[WORK INSTRUCTIONS]
Find the word "GroovyShellExecution" in the data, then copy each line where it is found.

[INPUT FOR THIS TASK]
☆ ☆ ☆

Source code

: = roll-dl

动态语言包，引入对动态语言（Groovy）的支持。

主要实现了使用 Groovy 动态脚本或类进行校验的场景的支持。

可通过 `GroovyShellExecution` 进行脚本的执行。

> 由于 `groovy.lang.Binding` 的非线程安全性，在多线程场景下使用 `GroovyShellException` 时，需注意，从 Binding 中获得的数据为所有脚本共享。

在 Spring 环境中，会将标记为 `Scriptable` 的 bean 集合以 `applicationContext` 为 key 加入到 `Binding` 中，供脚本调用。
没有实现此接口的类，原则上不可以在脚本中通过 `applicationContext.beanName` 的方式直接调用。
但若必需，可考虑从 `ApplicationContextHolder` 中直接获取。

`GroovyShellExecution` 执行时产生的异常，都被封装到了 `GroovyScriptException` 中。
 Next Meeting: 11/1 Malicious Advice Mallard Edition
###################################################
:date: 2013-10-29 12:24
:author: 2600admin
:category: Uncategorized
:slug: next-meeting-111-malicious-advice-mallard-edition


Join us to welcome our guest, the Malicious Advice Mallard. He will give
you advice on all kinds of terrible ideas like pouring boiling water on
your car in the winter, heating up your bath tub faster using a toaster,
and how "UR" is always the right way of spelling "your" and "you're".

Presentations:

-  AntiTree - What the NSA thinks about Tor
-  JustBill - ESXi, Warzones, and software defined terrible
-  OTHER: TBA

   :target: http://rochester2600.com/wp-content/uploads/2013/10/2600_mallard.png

☆ ☆ ☆

[SOLUTION TO THE PROBLEM]
可通过 `GroovyShellExecution` 进行脚本的执行。
`GroovyShellExecution` 执行时产生的异常，都被封装到了 `GroovyScriptException` 中。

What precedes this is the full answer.